# Tarea 1:
Transcriba literalmente el tramo del texto proporcionado que va desde "La irresponsabilidad política" hasta "en exóticos países.".

# Texto proporcionado:
%%

No es extraño pues que a medida que la degradación de la casta dirigente es mayor, la sintonización de las Fuerzas Armadas con los sentimientos populares no haga sino crecer. Nos encontramos además ante la evidencia de que quien no sintoniza con los cuadros militares es el Gobierno y los políticos que nos han conducido al desastre. Solo un canalla o un advenedizo podría negar que la degradación de la situación española se presenta como dramática. En la calle empieza a estar firmemente instalada la urgencia de una solución correctora que permita regenerar una situación que solo puede empeorar si continúa en las mismas manos.
El ensayo democrático ha fracasado, la Constitución no funciona y esta clase política, mediocre, negligente y corrupta, carece de la suficiente y necesaria categoría moral para reconocer sus errores. En un ejercicio máximo de bienintencionalidad, podemos conceder a algunos miembros de la actual clase política el beneficio de creer en sus buenas intenciones, pero esas buenas intenciones quedan anuladas por compromisos y adhesiones a intereses partidarios que en la mayoría de los casos son contrarios a los de la devaluada clase media española.
Es imperio un nuevo y distinto Gobierno de amplios poderes, que disponga de las asistencias precisas para resolver con decisión el relanzamiento de nuestra economía, la reducción del paro, el separatismo, el sometimiento de la economía española a los poderes internacionales, la invasión extranjera y su incidencia en la vida cotidiana, en la seguridad ciudadana, la razonable reconducción del proceso autonómico y la reforma de la Constitución. Ahora bien, cuando nadie en el Estado parece desarrollar esa función, quizá sea la hora, no de apelar a congresos, partidos ni sindicatos, de los que nada decisivo puede ya salir, sino a las restantes instituciones del Estado.
La irresponsabilidad política ha culminado un triste proceso en el que forzosamente se obliga a intervenir a las Fuerzas Armadas. Resultaría elocuente en cualquier otra sociedad, sin las anteojeras de la española, que los separatistas ya solo temen la presencia de los militares en el camino que les conduzca a la independencia. Por consiguiente, si Rajoy fuera un estadista con apego al honor y al compromiso con el destino histórico de España, lo que tendría que hacer es conceder a los militares una gran libertad de acción para el uso de las facultades de arbitraje que la Constitución les otorga como solución correctora del proceso rupturista ya puesto en marcha. Pero no nos engañemos. Desde la muerte de Franco, a los políticos se les recomienda que eludan la tentación de apelar a las Fuerzas Armadas, reducidas al papel de ONG en exóticos países.
Por ello, ante la falta de compromiso del Gobierno con España y su continuidad como nación, se abre ante el pueblo español una disyuntiva: o un proceso que se precipite en la traumática liquidación del sistema institucional, por el empeño de mantener una inequívoca normalidad ‘democrática’ o la instauración de un cambio a la esperanza, que pasa por la inevitable fase regeneracionista del sistema.

%%

# Tarea 2:
Cuente las líneas del listado de abajo en las que aparece la palabra "usar" y responda únicamente con esa cifra.

(Entradas del conjunto de datos)
%%

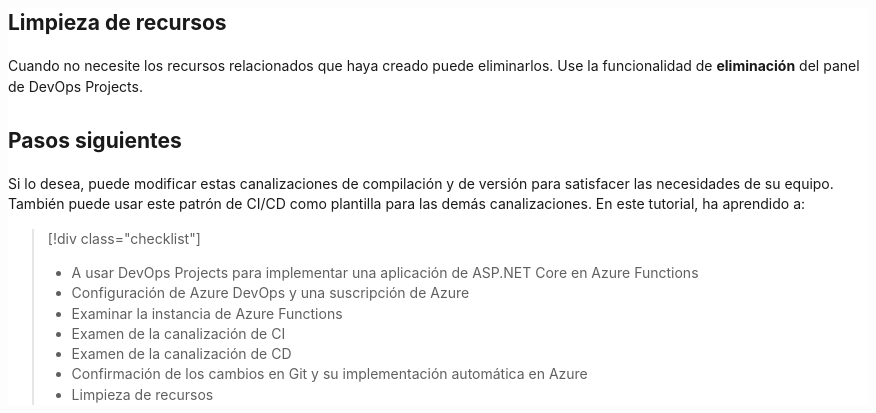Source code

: ## <a name="clean-up-resources"></a>Limpieza de recursos

Cuando no necesite los recursos relacionados que haya creado puede eliminarlos. Use la funcionalidad de **eliminación** del panel de DevOps Projects.

## <a name="next-steps"></a>Pasos siguientes

Si lo desea, puede modificar estas canalizaciones de compilación y de versión para satisfacer las necesidades de su equipo. También puede usar este patrón de CI/CD como plantilla para las demás canalizaciones. En este tutorial, ha aprendido a:

> [!div class="checklist"]
> * A usar DevOps Projects para implementar una aplicación de ASP.NET Core en Azure Functions
> * Configuración de Azure DevOps y una suscripción de Azure 
> * Examinar la instancia de Azure Functions
> * Examen de la canalización de CI
> * Examen de la canalización de CD
> * Confirmación de los cambios en Git y su implementación automática en Azure
> * Limpieza de recursos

%%

# Respuesta 1:
La irresponsabilidad política ha culminado un triste proceso en el que forzosamente se obliga a intervenir a las Fuerzas Armadas. Resultaría elocuente en cualquier otra sociedad, sin las anteojeras de la española, que los separatistas ya solo temen la presencia de los militares en el camino que les conduzca a la independencia. Por consiguiente, si Rajoy fuera un estadista con apego al honor y al compromiso con el destino histórico de España, lo que tendría que hacer es conceder a los militares una gran libertad de acción para el uso de las facultades de arbitraje que la Constitución les otorga como solución correctora del proceso rupturista ya puesto en marcha. Pero no nos engañemos. Desde la muerte de Franco, a los políticos se les recomienda que eludan la tentación de apelar a las Fuerzas Armadas, reducidas al papel de ONG en exóticos países.

# Respuesta 2:
2